Countries that use large amounts of high fructose corn syrup have higher rates of type 2 diabetesBMJ 2012; 345 doi: https://doi.org/10.1136/bmj.e7994 (Published 27 November 2012) Cite this as: BMJ 2012;345:e7994
Countries that use high fructose corn syrup (HFCS) in their food supply have a significantly higher prevalence of type 2 diabetes than countries that do not use the sweetener, an analysis has found.
The research, published in Global Public Health, looked at average body mass index, diabetes prevalence, sugar intake, and HFCS intake in 42 countries around the world.1 The information came from a variety of sources, including the International Diabetes Federation and the UN Food and Agricultural Organization.
It found that of the 42 countries studied the United States had the highest per capita consumption of HFCS at a rate of 25 kg (55 lb) a year. Second was Hungary, with an annual consumption of 16 kg per person. Canada, Slovakia, Bulgaria, and Belgium, were also relatively high consumers of HFCS.
Countries with per capita consumption of less than 0.5 kg a year included Australia, China, Denmark, France, India, Ireland, Italy, Sweden, the United Kingdom, and Uruguay. Altogether 14 countries, including India, Ireland, Sweden, Denmark, and Austria, consumed no HFCS.
The analysis found that countries with high use of HFCS had an average prevalence of type 2 diabetes of 8%, whereas in countries that didn’t use HFCS prevalence was 6.7% (P=0.03). High consumption countries also had a higher average fasting plasma glucose concentration (5.34 versus 5.22 mmol/L (P=0.03)). The results were independent of total sugar intake and prevalence of obesity.
The lead author, Michael Goran, professor of preventive medicine and co-director of the Diabetes and Obesity Research Institute at the University of Southern California, said, “The study adds to a growing body of scientific literature that indicates HFCS consumption may result in negative health consequences distinct from and more deleterious than natural sugar.”
Commenting on the research, Tim Lobstein, director of policy for the International Association for the Study of Obesity, said, “If HFCS is a risk factor for diabetes—one of the world’s most serious chronic diseases—then we need to rewrite national dietary guidelines and review agriculture trade policies. HFCS will join trans fats and salt as ingredients to avoid, and foods should carry warning labels.”
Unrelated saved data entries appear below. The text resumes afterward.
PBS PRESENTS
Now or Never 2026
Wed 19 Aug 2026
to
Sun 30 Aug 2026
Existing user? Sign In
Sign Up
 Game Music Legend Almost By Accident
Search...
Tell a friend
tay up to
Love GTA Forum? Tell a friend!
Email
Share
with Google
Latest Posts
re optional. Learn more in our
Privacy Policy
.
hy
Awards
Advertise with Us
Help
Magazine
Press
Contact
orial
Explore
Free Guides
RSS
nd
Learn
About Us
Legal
The article suggests that the link with diabetes is driven by higher amounts of fructose in foods and beverages made with HFCS. Fructose and glucose are both found in ordinary sugar (sucrose) in equal amounts, but previous work by the researchers found that drinks made with HFCS have 30% more fructose than if they were made with sucrose.
Evidence is growing that the body metabolises fructose differently from glucose: independently of insulin and primarily in the liver, where it is converted to fat. This may be contributing to the rise in the prevalence of non-alcoholic fatty liver disease, a condition that is increasing among Hispanic people in the US and Mexico.
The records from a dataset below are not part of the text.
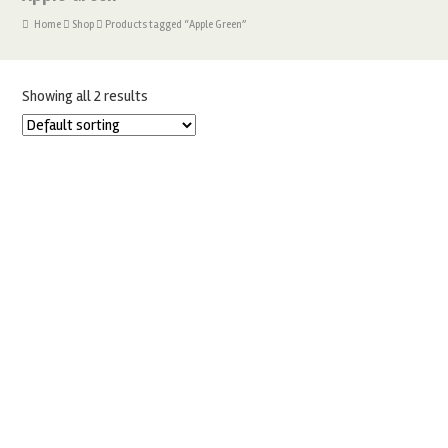
Home
Shop
Products tagged “Apple Green”
Showing all 2 results
SUGARFLAIR APPLE GREEN – BLOSSOM TINT DUSTING
POWDER
£
1.99
ADD TO BASKET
In terms of the effect on risk of diabetes, Goran told the BMJ, “Liver fat contributes to greater insulin resistance. And this pathway [of metabolism] produces uric acid and other by-products which affect metabolism in negative ways, [such as] cellular ATP depletion, which can cause oxidative stress and cellular damage.”
Currently the European Union sets quotas on HFCS. Although some countries, such as Sweden and the UK, do not take their allotted amounts, others, such as Hungary and Slovakia, purchase extra quotas from countries that do not accept them.
The authors concluded, “Trade and agricultural policies aimed at sugar and especially HFCS supply should be considered as a means to tackle the increasing global prevalence of diabetes.”